* _EXCERPTED PASSAGE_:
* * * * *

Improvements in image resolution, speed, and depth will increase the amount of information collected per experiment. Therefore, faster and more accurate segmentation and tracking tools are needed to handle greater numbers of objects and longer time-lapse imaging. The scalability and robustness of these tools will need to be tested with large numbers of annotated images that capture heterogeneous and dynamic information.

Since image analysis is a multistep process, the development of a complete, standardized workflow that integrates current stand-alone modular tools with a user-friendly interface will greatly improve adoption of label-free microscopy. With continuous development, community engagement, and adoption of novel AI tools, centralized libraries will emerge that encompass a range of algorithms and packages to improve the access, scale, and specificity of label-free microscopy. Integrative systems, such as Napari,¹⁰⁰ ImageJ,¹⁰¹ OMERO,¹⁰² or BioImage Informatics Index,¹⁰³ have started to address these challenges by incorporating plug-ins or tools for specialized image analysis tasks. The whole label-free microscopy community must work together to further expand these centralized tools and develop a standardized analysis workflow from segmentation to feature extraction and metadata modeling. This will streamline the analysis process and increase adoption of label-free microscopy for biomedical researchers, while also improving data integrity and reproducibility for the whole field.

4.3.

* * * * *

* _EXCERPTED DATA_:

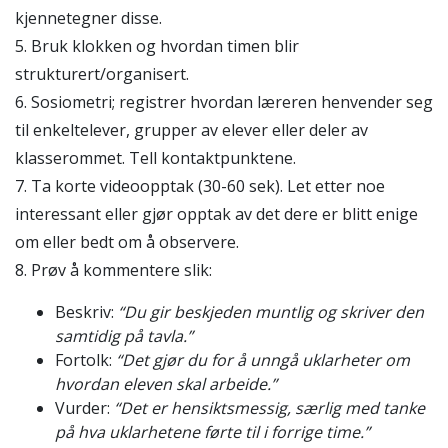
kjennetegner disse.
5. Bruk klokken og hvordan timen blir
strukturert/organisert.
6. Sosiometri; registrer hvordan læreren henvender seg
til enkeltelever, grupper av elever eller deler av
klasserommet. Tell kontaktpunktene.
7. Ta korte videoopptak (30-60 sek). Let etter noe
interessant eller gjør opptak av det dere er blitt enige
om eller bedt om å observere.
8. Prøv å kommentere slik:
Beskriv:
“Du gir beskjeden muntlig og skriver den
samtidig på tavla.”
Fortolk:
“Det gjør du for å unngå uklarheter om
hvordan eleven skal arbeide.”
Vurder:
“Det er hensiktsmessig, særlig med tanke
på hva uklarhetene førte til i forrige time.”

* * * * *

* _PROBLEM DESCRIPTION_: Write what comes next in the passage on label-free microscopy image analysis, picking up right after its final line.

* _ANSWER_:
Image Interpretation

Advancements in label-free instrumentation and image analysis will support the validation and interpretation of label-free images. Ongoing developments in multimodal imaging will generate co-registered images between label-free methods and standard assays to further address challenges in image interpretation. AI-assisted image analysis workflows are also critical to extract important features from label-free images and correlate with standard biomarkers or clinical endpoints, such as evaluation of cancer treatment response, disease diagnosis for autoimmune disorders, and identification of critical quality attributes for tissue and cell engineering. These efforts will support the development of a comprehensive atlas for robust interpretation of label-free images with respect to biological outcomes. Recently, a pan-cancer T cell atlas has been developed based on genomic, pathological, and clinical features from over 350 patients across multiple cohorts to identify T cell stress response as a novel biomarker for immunotherapy resistance.¹⁰⁴ Such an atlas for label-free microscopy, together with thorough validation, lays the foundation for future applications of label-free microscopy as a stand-alone analytical tool to identify, characterize, and monitor cell or molecular subsets over time and space. Multivariate predictive models based on label-free microscopy features can then inform important decisions in cancer, autoimmune disease, and tissue and cell engineering.